Brick by Brick: The Story Behind Builder of the House


If you haven’t been to a Builder of the House in the past few years, you’re missing out on one of the most interesting and honest acts around.

After failed attempts with previous music, according to himself, singer/songwriter Rob Cimitile took another shot in 2011 at making music. The stars seemed to align that time around. 

After releasing a first EP, Cimitile carved out his project's proper place and form. By the time a second EP was released, Hourglass, musician Eliot He’eschen who’d been involved in the recordings found a solid, full-time spot in Builder, making it a duo presentation. 

Now with their first full-length release, Ornaments available online (in-stores soon), the pair seem to have hit their stride. Builder’s sound moves from the pretty and gentle hush touch of Nick Drake to the barefoot, organic, playful world beat movement Dispatch. Bare feet on the ground, head in the sky, and always heartfelt.  

As their latest album is upon us, Cimitile and He’eschen are ready to take Builder of the House to the next level. They deserve to be on the next level, even if they've already achieved inner peace. I spoke with Rob Cimitile of Builder of the House about his music, what the band’s intentions are and how he found happiness by giving his music another chance. 

I spoke with Rob Cimitile of Builder of the House about his music, what the band’s intentions are, and how he found happiness by giving his music another chance. 

Your music feels very personal. The themes and intensity make it feel like it comes from a place deep inside. 

The first EP, I Am a Tidal Wave, was hyper-personal. On the second EP, Hourglass, I ventured away from this and told some stories about others. One of these stories was tied to my ancestry so there was still a personal connection there.

On Ornaments, I’m writing outside of myself. One device I use is basing a song on a saying or story I find interesting or meaningful but from my perspective. For example, “Pray for Me” was based on a Robert Frost quote, “The best way out is always through.” Applying it to our current political and cultural crisis. “When No One Is Here” was based on the saying, “You are who you are when no one is looking."

Who has influenced you most in music?

Builder of the House would definitely not exist if it wasn’t for Conor Oberst and his band, Bright Eyes. They were a major influence on the writing style of our first EP and were the reason I got back into writing music. Our sound has evolved from those roots, but the influence is still there.

Your balance is remarkable. Great songwriting, great records, great artwork and some of the best music videos I’ve seen come from this music scene. I don’t feel you’d be the same band as a digital release only type of band. You’re not that breed. 

We could, but we don’t see that happening. For us, each piece of what we do — recordings, artwork, live performance, videos — are all part of the overall experience. If one piece were taken away, or not given enough attention, the whole just wouldn’t be the same.

Why do you make music? What do you hope to get out of the experience?

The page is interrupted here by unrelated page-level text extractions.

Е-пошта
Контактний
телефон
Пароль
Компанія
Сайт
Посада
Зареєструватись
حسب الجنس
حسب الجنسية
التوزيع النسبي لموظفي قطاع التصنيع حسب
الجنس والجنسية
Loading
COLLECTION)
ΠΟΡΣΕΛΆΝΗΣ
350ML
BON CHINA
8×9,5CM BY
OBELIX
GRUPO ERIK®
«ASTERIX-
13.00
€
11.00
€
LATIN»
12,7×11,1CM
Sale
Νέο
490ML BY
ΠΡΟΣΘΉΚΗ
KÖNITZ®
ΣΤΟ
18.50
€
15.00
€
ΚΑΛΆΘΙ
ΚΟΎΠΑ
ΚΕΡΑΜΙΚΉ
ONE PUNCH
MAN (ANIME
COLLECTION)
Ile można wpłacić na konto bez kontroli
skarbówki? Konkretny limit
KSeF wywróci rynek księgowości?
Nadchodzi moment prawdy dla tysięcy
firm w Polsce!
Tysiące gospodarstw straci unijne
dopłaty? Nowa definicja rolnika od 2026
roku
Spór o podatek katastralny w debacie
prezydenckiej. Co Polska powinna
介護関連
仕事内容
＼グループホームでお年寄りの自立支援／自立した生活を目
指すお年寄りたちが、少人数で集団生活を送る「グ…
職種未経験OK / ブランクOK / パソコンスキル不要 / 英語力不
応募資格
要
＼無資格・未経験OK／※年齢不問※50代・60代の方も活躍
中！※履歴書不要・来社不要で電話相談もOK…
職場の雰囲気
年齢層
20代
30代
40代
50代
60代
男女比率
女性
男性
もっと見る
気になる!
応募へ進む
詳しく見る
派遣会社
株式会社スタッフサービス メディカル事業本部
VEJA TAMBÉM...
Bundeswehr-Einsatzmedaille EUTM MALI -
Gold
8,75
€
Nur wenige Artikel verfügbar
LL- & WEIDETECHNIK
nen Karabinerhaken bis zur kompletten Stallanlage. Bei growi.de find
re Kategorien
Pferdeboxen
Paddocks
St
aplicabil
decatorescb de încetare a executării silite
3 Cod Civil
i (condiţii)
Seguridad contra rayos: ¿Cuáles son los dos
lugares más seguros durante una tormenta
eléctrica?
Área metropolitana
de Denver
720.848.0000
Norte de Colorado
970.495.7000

I got back into writing and performing music because I wanted to make some kind of a difference. I’d like to think some of the music has made a difference for people. I’m better at music than I am at anything else I know of. I just have to make music. I'm a happier, healthier person when I do.

The name of the band is interesting. Any story to it?

In 2010, I was going through a rough patch. Things started looking up after I discovered meditation. I attended a Vipassana meditation retreat, which supposedly is the form of meditation Buddha practiced, though I’m sure that’s debatable.

During the retreat, we watched video recordings of S.N. Goenka, a teacher of the practice. In one of the videos, he recited a story relating to Buddha. Picture the Buddha, sitting under a lotus tree, meditating for a very long time. Refusing to eat, or sleep, or move from that spot until he attained enlightenment. Then, the moment came. 

First, every memory he had in this life and in previous lives flooded his consciousness. One memory was of himself as a young man from a previous life. This man was trying to cure human suffering, just as Buddha was. The man approached a sage from his village and asked him how he can end human suffering. The sage said, “You must first know the builder of the house.” The young man did not understand what the sage meant at that time. Buddha then opened his eyes and said, “Ahh, Builder of the House I have seen you. You can no longer build a house for me because I have taken away your mortar. I have smashed all your bricks.” That story hit me hard. The phrase Builder of the House stuck with me as a reminder to always try and be better, try and do the right thing.